Senate panel reviews proposals for next budget
Mr Malik suggested the implementation of a fair tax system, along with measures to facilitate business operations and reduce manufacturing costs.
Representatives from the other chambers of commerce and industries agreed unanimously on the importance of expanding the tax base and urged the withdrawal of the super tax, ranging from 1pc to 10pc, imposed on affluent individuals and companies. They also emphasised the need to review the Afghan Transit Trade Agreement.

In addition, Faisalabad Chamber of Commerce and Industry president Dr Khurram Tariq suggested that small businesses with a turnover of approximately Rs150 million should be exempted from the computerised balloting for a sales tax audit. He also proposed that the audit process for these businesses should be completed within six months instead of the current five-year timeframe.

Dr Tariq explained that these measures would promote the growth of small businesses and ultimately increase their productive contributions to the economy.

On the other hand, Islamabad Chamber of Commerce and Industry president Ahsan Zafar Bakhtawari highlighted an issue regarding the exemption of sales tax for industries in the erstwhile Federally Administered Tribal Areas (Fata).

He pointed out that this exemption puts steel industries in settled areas at a significant disadvantage. Mr Bakhtawari suggested the withdrawal of this exemption to establish a level playing field where industries on both sides can thrive equally.

Karachi Chamber of Commerce and Industry representatives expressed their concern over the imposition of a 3pc value-added tax (VAT) on imported raw materials, deeming it unjustifiable and calling for a reassessment of this policy.

They also highlighted the significant challenge posed by the requirement of providing Computerised National Identity Card (CNIC) information for transactions with unregistered buyers, as a large portion of buyers in the country remain unregistered.

Additionally, they pointed out that registered suppliers are burdened with an additional 3pc tax when providing goods to buyers who have provided their CNICs.

According to the representatives, imposing this tax on registered sellers lacks a reasonable basis and should be eliminated.

Moreover, representatives from Coca-Cola beverages revealed that Pakistan is the second country, after Saudi Arabia, where beverages are heavily taxed.

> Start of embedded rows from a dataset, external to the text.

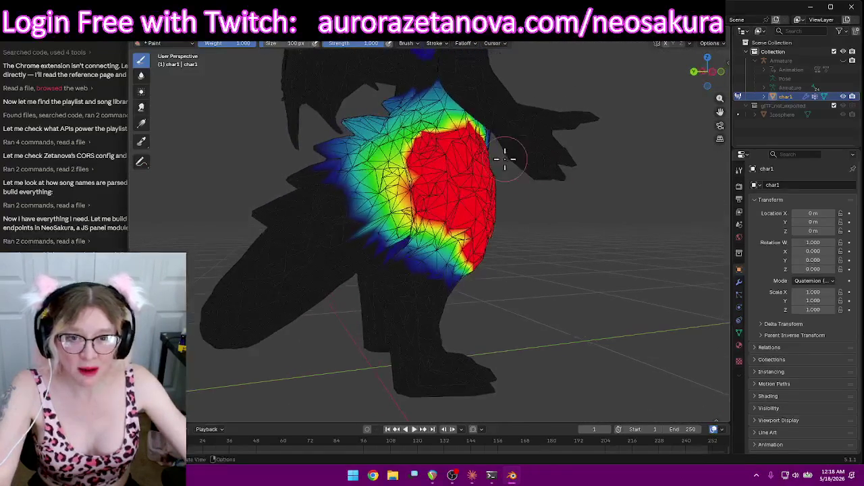
mouse_move(445, 132)
middle_down()
mouse_move(468, 155)
mouse_move(440, 223)
middle_up()
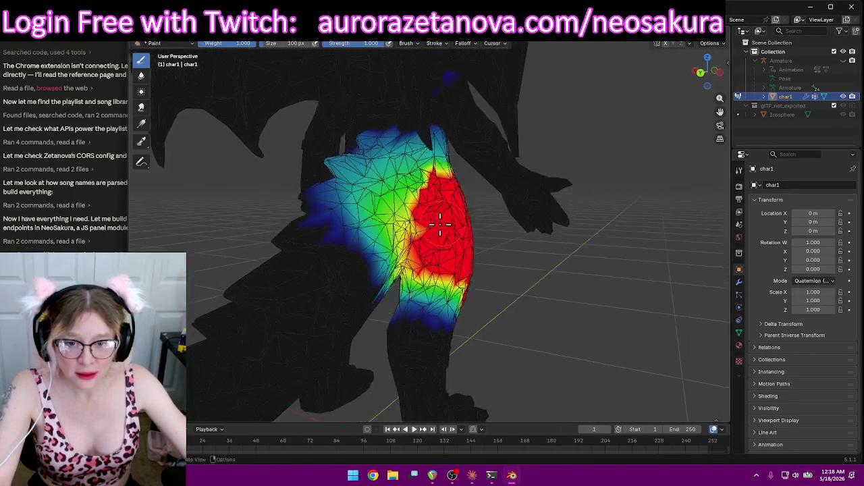
mouse_move(424, 272)
mouse_down()
mouse_move(454, 283)
mouse_move(420, 284)
mouse_up()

They expressed concern that the recent increase in Federal Excise Duty has resulted in a significant decline in sales, estimated at around 25pc. They proposed a reduction to 4pc from the current 20pc FED on beverages.

Afaq Ahmad Qureshi, a member of the Federal Board of Revenue (FBR), informed the standing committee that the FBR has received recommendations from all stakeholders. Deliberations on these proposals have already begun, and the FBR will provide updates to the standing committee accordingly.